Distrust of University’s Plans for UNM North
The meeting’s organizers warned that if the neighborhood association doesn’t step up to address the problem, UNM could use it as an excuse to bulldoze what neighbors call a “magical place.”
UNM officials weren’t invited to the meeting, Koplik acknowledged in answer to a question. She said the neighborhood association’s priority is for stakeholders to develop consensus on a solution before approaching the university.
Tim Davis, a neighborhood association board member, said, “I do not think that UNM’s agenda and the agenda of the neighborhood association align.”
“We’re dealing with an entity that is extremely obtuse,” he said. “There has to be a unified approach.”
Koplik, who led the movement to block UNM’s development proposal in 2012, said UNM isn’t ticketing people with unleashed dogs. “They’d rather have us fail,” she said. “We can’t fail.”
On Oct. 1., New Mexico Golf News spoke to Tom Neal, UNM’s director of real estate. Neal said, “There is no intent nor appetite for ceasing operations of the UNM North Golf Course.” He called the neighborhood association’s fears “much ado about nothing.”
While the 2012 initiative may have given rise to lingering concerns, “There are no conversations ongoing at present” about altering the university’s deal with the county, Neal said.
UNM North Sits on Valuable Real Estate
Albuquerque City Councilor Isaac Benton, who attended the meeting, said, “This is prime real estate.

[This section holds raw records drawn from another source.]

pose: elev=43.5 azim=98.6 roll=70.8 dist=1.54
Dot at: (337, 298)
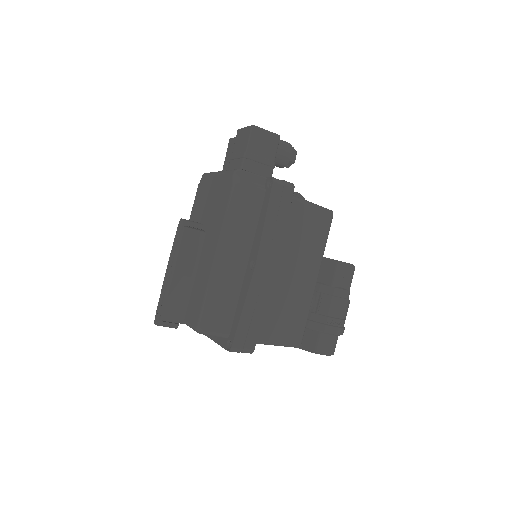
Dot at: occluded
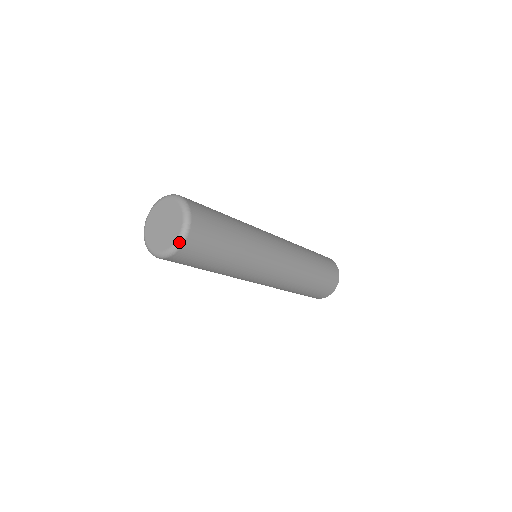
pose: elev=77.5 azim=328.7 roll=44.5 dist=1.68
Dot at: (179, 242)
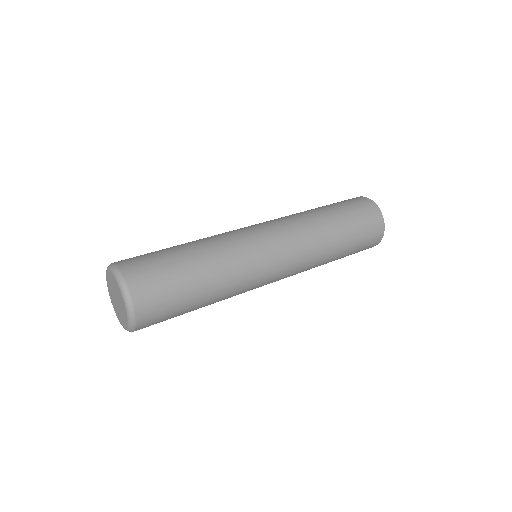
Dot at: (126, 300)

I can’t speak for UNM, but they’d rather…” before trailing off to address a questioner.
Later in the meeting, Davis said the golf course land is easily worth “several hundred million dollars.” He called it “some of the most valuable real estate in New Mexico.”

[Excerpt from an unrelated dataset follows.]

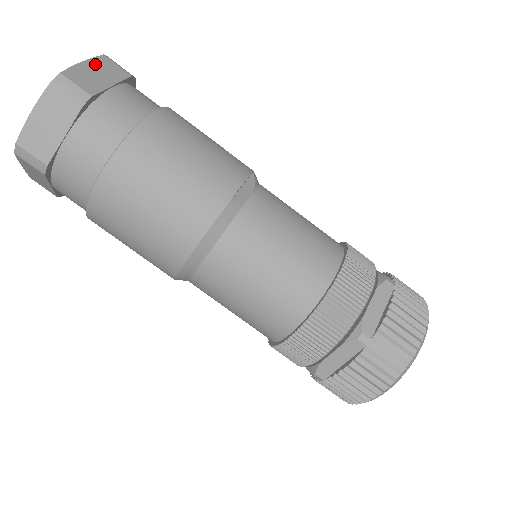
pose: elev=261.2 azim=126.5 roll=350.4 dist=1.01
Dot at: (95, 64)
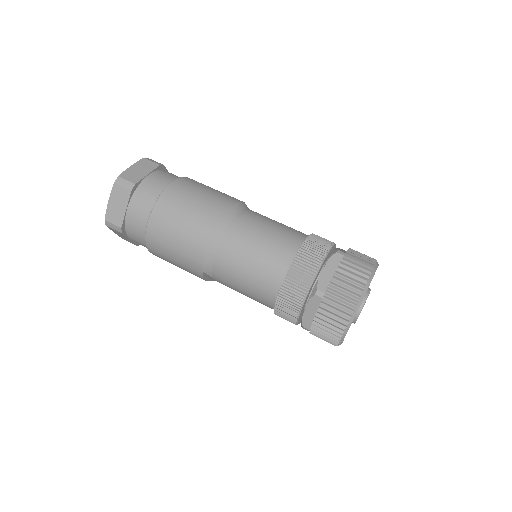
Dot at: occluded
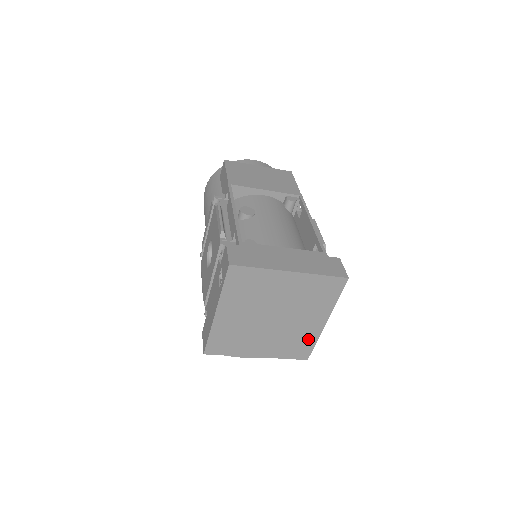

Davis and others active in the association made clear that they believe UNM’s long-term plan is to wait out its neighbors, tear up the golf course and build on it.
Ignorance of Green-Space Rules
Some at the meeting believe some dog owners don’t realize that dogs on the turfed areas interfere with play; nor do they realize the danger they face of being hit with golf balls while they and their pets are on the golf course.
“I’ve approached people to tell them to stay away from the greens,” Casteñada said, “and they look around [and say], ‘It’s all green.’”
In one case, she told a man whose dog was digging in a bunker to stay off the course. As she was left, he saw him go right back. “He flipped me off,” she said.
Solutions Proposed
Ideas floated at the meeting included more signage on the leash requirement; enlisting neighborhood volunteers to hand out cards listing the rules of use for the green space; reinforcing a current requirement that dogs and their owners may go on the course only after the flagsticks are removed st dusk; and establishing an annual dog-walking permit.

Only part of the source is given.